Il presidente provinciale di Confcommercio Ragusa, Gianluca Manenti, ha accolto questa mattina nella sede associativa di via Roma, assieme ai componenti della giunta provinciale, il nuovo questore di Ragusa, Salvatore Fazzino, in occasione della sua prima visita istituzionale al sistema delle imprese del territorio. Un incontro cordiale, partecipato e denso di contenuti, durante il quale Manenti, a nome dell’intero sistema, ha espresso la piena disponibilità dell’organizzazione a collaborare con la Questura su tutti i fronti che riguardano la tutela del mercato, la sicurezza urbana e la difesa della concorrenza leale.

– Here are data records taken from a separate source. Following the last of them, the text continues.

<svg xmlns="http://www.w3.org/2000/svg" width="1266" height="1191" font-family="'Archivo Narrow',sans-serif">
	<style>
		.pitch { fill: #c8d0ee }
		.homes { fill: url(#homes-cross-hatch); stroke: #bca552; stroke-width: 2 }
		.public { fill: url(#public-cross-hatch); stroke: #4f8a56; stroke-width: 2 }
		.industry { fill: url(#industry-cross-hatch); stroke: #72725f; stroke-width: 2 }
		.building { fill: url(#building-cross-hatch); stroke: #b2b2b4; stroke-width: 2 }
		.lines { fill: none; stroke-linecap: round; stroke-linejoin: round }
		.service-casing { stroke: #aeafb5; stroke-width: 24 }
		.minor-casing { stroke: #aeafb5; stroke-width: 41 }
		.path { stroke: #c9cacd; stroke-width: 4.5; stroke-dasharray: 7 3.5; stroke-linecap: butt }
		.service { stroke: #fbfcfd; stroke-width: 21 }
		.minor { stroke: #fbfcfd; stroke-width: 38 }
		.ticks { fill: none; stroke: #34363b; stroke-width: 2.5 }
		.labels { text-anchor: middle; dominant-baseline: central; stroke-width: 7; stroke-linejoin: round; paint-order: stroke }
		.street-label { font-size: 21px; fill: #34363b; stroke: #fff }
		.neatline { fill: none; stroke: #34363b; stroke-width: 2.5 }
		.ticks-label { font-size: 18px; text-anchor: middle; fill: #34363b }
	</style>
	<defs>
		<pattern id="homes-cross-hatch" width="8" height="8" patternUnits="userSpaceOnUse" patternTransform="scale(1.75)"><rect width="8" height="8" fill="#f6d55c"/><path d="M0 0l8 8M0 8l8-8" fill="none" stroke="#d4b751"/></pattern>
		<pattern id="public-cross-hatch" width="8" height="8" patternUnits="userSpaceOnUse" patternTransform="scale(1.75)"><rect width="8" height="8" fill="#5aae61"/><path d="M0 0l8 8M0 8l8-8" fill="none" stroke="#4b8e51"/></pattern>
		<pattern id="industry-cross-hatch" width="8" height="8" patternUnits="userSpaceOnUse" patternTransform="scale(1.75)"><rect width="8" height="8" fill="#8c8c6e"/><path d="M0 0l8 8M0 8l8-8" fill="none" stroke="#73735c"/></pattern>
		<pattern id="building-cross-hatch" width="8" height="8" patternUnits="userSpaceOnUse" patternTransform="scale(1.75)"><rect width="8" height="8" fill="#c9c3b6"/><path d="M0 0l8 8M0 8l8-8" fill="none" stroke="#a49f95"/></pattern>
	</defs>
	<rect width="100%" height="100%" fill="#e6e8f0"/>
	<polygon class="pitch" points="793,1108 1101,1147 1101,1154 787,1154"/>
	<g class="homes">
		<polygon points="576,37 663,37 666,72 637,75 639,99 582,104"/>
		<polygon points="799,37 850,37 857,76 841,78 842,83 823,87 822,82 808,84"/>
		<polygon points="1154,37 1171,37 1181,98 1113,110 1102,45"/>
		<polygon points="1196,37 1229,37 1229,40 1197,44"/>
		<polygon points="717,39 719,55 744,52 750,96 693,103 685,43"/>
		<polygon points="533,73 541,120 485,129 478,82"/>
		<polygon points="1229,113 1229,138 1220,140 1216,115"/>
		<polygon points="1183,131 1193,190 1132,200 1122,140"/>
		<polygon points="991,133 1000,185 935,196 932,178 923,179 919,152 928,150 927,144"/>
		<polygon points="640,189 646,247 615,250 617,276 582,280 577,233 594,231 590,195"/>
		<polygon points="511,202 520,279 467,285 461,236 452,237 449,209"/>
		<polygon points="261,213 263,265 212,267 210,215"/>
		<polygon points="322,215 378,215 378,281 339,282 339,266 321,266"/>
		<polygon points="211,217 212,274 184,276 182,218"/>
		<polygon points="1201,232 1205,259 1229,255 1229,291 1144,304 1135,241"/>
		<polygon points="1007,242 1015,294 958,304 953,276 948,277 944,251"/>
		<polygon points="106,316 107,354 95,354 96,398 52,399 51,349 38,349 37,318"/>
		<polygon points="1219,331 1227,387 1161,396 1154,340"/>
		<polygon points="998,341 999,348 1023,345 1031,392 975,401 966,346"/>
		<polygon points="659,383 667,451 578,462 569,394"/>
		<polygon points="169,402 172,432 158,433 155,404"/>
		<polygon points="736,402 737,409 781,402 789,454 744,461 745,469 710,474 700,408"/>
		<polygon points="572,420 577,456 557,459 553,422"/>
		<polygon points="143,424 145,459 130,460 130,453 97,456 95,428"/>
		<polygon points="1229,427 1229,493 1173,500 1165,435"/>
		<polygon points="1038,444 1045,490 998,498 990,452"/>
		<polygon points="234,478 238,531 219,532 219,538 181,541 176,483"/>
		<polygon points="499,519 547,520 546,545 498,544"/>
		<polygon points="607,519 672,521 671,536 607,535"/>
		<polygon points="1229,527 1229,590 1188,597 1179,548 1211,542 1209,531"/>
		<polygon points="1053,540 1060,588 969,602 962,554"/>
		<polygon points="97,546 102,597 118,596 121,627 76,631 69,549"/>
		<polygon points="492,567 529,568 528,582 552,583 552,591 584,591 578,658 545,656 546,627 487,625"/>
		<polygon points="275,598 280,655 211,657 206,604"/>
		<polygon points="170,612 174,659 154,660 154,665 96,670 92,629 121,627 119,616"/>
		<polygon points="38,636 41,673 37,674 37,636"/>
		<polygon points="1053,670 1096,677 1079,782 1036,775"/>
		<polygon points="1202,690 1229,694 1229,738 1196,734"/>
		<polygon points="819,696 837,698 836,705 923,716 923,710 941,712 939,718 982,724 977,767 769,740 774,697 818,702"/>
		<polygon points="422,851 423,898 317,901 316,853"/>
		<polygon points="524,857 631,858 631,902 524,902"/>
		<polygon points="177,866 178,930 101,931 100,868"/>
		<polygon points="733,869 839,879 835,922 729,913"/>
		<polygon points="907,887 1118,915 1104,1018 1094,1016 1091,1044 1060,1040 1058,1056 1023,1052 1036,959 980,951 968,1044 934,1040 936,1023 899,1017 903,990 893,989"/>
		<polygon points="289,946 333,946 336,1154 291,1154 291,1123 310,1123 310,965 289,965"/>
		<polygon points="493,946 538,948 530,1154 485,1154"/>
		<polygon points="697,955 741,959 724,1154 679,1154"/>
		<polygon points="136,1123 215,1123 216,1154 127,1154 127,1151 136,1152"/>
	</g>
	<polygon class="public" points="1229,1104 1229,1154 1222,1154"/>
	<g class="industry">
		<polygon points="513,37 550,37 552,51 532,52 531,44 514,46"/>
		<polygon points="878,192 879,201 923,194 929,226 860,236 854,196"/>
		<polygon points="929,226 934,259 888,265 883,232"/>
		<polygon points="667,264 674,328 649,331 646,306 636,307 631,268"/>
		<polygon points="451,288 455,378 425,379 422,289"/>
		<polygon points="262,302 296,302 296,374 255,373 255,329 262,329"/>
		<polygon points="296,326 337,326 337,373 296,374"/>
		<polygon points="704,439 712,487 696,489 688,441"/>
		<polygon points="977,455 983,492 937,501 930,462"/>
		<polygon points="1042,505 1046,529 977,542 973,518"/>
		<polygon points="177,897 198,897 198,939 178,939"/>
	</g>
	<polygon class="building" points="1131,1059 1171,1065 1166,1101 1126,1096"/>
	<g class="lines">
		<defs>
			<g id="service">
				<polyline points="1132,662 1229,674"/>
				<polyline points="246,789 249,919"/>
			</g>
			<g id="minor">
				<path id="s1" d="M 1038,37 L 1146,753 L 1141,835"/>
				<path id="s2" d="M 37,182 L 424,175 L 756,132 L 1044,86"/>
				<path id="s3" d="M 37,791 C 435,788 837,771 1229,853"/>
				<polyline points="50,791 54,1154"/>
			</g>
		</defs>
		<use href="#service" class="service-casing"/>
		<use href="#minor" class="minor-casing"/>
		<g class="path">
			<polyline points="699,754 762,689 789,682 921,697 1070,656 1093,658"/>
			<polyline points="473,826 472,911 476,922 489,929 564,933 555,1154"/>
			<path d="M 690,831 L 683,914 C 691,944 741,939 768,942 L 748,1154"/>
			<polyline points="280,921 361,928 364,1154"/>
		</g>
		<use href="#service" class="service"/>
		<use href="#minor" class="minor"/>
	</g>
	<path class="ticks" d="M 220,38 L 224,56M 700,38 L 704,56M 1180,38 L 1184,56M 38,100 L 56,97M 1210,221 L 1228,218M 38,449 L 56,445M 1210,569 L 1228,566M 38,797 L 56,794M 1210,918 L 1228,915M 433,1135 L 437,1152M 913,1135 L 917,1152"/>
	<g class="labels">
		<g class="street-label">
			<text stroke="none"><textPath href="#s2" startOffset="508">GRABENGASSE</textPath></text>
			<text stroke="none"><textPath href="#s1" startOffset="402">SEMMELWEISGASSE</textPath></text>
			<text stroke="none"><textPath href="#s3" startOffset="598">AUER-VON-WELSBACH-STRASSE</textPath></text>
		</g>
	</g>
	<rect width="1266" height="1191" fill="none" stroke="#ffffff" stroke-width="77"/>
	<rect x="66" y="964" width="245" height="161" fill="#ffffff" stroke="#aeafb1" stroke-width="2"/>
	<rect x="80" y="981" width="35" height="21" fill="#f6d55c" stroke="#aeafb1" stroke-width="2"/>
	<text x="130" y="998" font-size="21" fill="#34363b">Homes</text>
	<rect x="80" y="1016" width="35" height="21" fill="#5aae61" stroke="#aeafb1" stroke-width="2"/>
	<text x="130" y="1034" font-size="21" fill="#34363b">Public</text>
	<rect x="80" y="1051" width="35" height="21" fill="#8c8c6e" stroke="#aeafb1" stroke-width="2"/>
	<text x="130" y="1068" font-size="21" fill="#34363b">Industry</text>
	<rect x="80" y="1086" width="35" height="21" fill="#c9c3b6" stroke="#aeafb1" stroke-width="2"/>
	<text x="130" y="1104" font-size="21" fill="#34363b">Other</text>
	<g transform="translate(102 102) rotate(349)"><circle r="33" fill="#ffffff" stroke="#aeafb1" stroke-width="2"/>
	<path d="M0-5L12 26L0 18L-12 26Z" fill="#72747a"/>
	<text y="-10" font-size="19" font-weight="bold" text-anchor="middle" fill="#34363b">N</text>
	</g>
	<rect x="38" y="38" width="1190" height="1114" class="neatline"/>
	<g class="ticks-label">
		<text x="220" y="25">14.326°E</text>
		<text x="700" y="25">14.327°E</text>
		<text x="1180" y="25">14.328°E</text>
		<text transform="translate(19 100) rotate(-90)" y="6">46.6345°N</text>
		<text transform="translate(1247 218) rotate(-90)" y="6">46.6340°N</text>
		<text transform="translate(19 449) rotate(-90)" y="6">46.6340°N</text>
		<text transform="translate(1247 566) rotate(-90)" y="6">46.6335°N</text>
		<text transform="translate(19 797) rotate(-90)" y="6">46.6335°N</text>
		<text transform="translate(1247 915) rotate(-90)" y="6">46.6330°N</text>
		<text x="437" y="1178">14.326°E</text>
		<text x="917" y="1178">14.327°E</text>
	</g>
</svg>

“Abbiamo voluto dare il benvenuto al questore Fazzino con spirito di apertura e di responsabilità – ha dichiarato Manenti – Per noi la legalità non è un tema accessorio, ma la condizione essenziale affinché un territorio possa crescere, attrarre investimenti e garantire pari opportunità a chi fa impresa rispettando le regole”.
Il presidente ha sottolineato come il sistema Confcommercio sia da sempre impegnato nel contrasto all’abusivismo, alle irregolarità commerciali e a tutte quelle distorsioni che alterano il mercato e penalizzano gli operatori onesti. “Quando parliamo di concorrenza sleale non ci riferiamo solo a un problema economico, ma a un vulnus culturale che indebolisce la fiducia dei cittadini e delle imprese – ha aggiunto – Per questo riteniamo fondamentale un dialogo costante con le forze dell’ordine: controlli puntuali, presenza sul territorio e collaborazione istituzionale sono la prima infrastruttura di cui le imprese hanno bisogno”.
Manenti ha inoltre evidenziato come la sicurezza urbana sia un elemento decisivo per la qualità della vita e per la vitalità dei centri storici: “Un commercio che funziona è un presidio sociale. Dove ci sono negozi aperti, attività vive e persone che lavorano, c’è più sicurezza per tutti. Ecco perché crediamo in un approccio integrato che unisca prevenzione, vigilanza e rigenerazione urbana”. Il questore Fazzino ha spiegato di “essere qui per avere il vostro supporto, come un negozio che vende sicurezza sul territorio. Sono qui perché voglio essere al fianco di ognuno di voi e cercare di alleviare, per quanto posso, il disagio che voi mi comunicate attraverso la funzione di coordinamento delle forze dell’ordine”.
Il presidente, dopo avere donato il nuovo logo di Confcommercio al questore, ha espresso apprezzamento per l’attenzione e la sensibilità dimostrate dal commendatore Fazzino: “Abbiamo trovato un interlocutore attento e determinato. Siamo certi che questo primo incontro rappresenti l’inizio di un percorso condiviso, capace di produrre risultati concreti per l’intera comunità iblea”.